Aujourd’hui, tout semble être une urgence. Tout. Pas besoin de vous donner des exemples : je suis convaincu que mille situations dans les dernières semaines vous rappellent ce merveilleux sentiment générateur de stress et de pression.
Un courriel à envoyer, un projet à livrer, un système à mettre à jour ou une feuille de temps à remplir. Que ce soit le lundi matin ou le vendredi après-midi à 16 h 57.
Le problème? On perd la notion d'urgence. On crée des situations de vie ou de mort afin de pallier le simple fait qu’aucun plan ne résiste au contact avec la réalité. Que la planification ne prenait pas en compte la friction du monde réel. Que les humains ne sont pas des robots (une chance).
Dans le domaine de la gestion des urgences, il est courant de recevoir des demandes qui sortent de notre carré de sable. C’est parfois même tentant de nous appeler le département des miracles. Afin d’éviter de s’éparpiller, il faut commencer par avoir une bonne définition.
Qu’est-ce qu’une urgence? Un de mes mentors, Ghislain Raymond, m’a proposé une approche intéressante il y a de cela 10 ans, durant un cours sur les centres des opérations d’urgence.

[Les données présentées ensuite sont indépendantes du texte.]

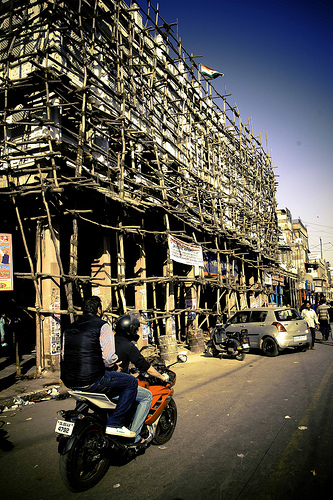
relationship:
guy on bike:
[60, 294, 136, 438] [56, 352, 186, 491]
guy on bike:
[107, 316, 169, 449] [56, 352, 186, 491]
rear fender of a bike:
[56, 414, 102, 455] [56, 352, 186, 491]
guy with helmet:
[107, 316, 169, 449] [113, 315, 140, 341]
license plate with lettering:
[54, 418, 74, 437] [57, 423, 69, 433]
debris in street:
[230, 413, 305, 464] [0, 319, 331, 497]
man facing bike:
[300, 301, 316, 351] [56, 352, 186, 491]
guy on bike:
[56, 294, 137, 441] [56, 352, 186, 491]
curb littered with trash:
[1, 384, 62, 415] [4, 383, 64, 414]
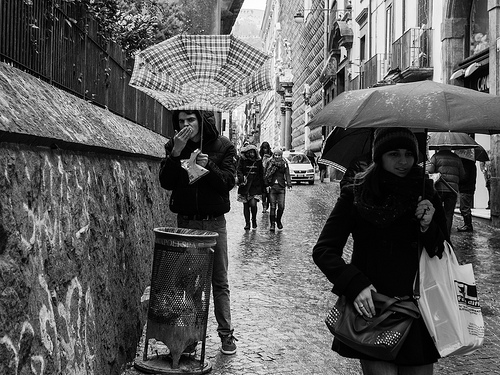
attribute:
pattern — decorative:
[370, 324, 412, 353]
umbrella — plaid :
[121, 29, 283, 121]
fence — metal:
[20, 27, 119, 95]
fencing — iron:
[0, 4, 172, 134]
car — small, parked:
[280, 150, 315, 187]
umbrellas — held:
[293, 76, 495, 148]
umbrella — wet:
[275, 70, 498, 132]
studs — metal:
[370, 329, 404, 349]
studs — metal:
[327, 304, 343, 330]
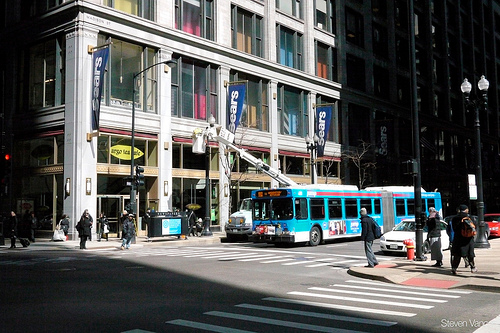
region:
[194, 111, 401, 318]
a bus on the road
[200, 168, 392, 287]
a bus on the street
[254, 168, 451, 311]
a passenger bus on the road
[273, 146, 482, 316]
a passenger bus on the street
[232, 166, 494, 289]
a blue bus on the street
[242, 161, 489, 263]
a blue bus on the road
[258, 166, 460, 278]
a blue passenger bus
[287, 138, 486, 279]
a bus that is blue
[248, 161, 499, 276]
a blue passenger bus on the road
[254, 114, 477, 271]
a blue passenger on the street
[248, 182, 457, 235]
A bus on the street.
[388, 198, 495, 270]
People on the corner of the sidewalk.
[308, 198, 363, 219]
Windows on the bus.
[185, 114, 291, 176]
Construction workers on the ramp.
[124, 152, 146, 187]
A traffic signal on pole.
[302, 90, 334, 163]
Signs on the building.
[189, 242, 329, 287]
White lines in the street.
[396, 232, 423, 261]
Fire hydrant on the corner of the street.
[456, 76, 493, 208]
Street lights on the black pole.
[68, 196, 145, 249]
People crossing the street.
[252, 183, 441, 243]
blue and white bus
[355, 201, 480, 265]
people standing on the sidewalk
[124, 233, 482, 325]
white lines painted on the road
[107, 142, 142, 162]
yellow sign in store window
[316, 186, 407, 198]
red stripe on side of bus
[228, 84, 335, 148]
blue banners with white lettering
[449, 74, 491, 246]
two street lamps on black pole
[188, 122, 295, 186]
white bucket lift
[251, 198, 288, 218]
windshield on blue and white bus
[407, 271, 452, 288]
red block painted on sidewalk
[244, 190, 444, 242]
the bus is blue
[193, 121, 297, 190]
the crane is white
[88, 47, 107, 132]
the sears sign is blue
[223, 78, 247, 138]
the sears sign is blue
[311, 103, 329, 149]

Ça commence par se poser une question : Est-ce que des actions immédiates sont requises afin de sauver des vies, protéger l’environnement ou les infrastructures essentielles et des biens?
Si la réponse est oui, c’est une urgence.
Si la réponse est non, vous êtes peut-être dans le domaine de la gestion de crise, qui vise à sauvegarder la réputation, ou encore la continuité des opérations, qui vise à faire fonctionner l’organisation malgré des conditions anormales.
Pourtant, on utilise parfois interchangeablement « urgence » ou « crise » dans notre vocabulaire quotidien. Mais, quand on prend le temps de contextualiser les mots qu’on emploie, on ouvre la porte à des distinctions utiles. On se crée des leviers pour comprendre le réel et ensuite agir.
On pourra aussi éviter une fatigue psychologique autour de la notion d’urgence, d’une situation d’exception permanente vécue dans notre travail et dans notre vie. Éviter de confondre ce qui doit être fait en priorité, en toute importance, avec ce qui doit être fait pour sauver des vies.
Bien définir et encadrer ce qu’est une urgence est donc nécessaire pour changer la tendance. On veut diminuer le nombre d’urgences, leur impact. Le plus possible agir avant et après celles-ci pour les éviter. Sortir d’un cycle basé seulement sur l’intervention, comme c’est trop souvent le cas. Le but est de créer une société plus adaptée aux changements climatiques, plus résiliente et sans doute plus humaine.
Ajout technique :
L’idée d’une terminologie commune est un des 14 principes fondateurs du Système de commandement des interventions, une méthode utilisée en Amérique du Nord afin de coordonner des opérations d’intervention d’urgence dans le reste du Canada, aux États-Unis, dans le privé et par le gouvernement fédéral. De ce fait, on réduit la confusion, on augmente l’interopérabilité et on se dote d’outils conceptuels communs.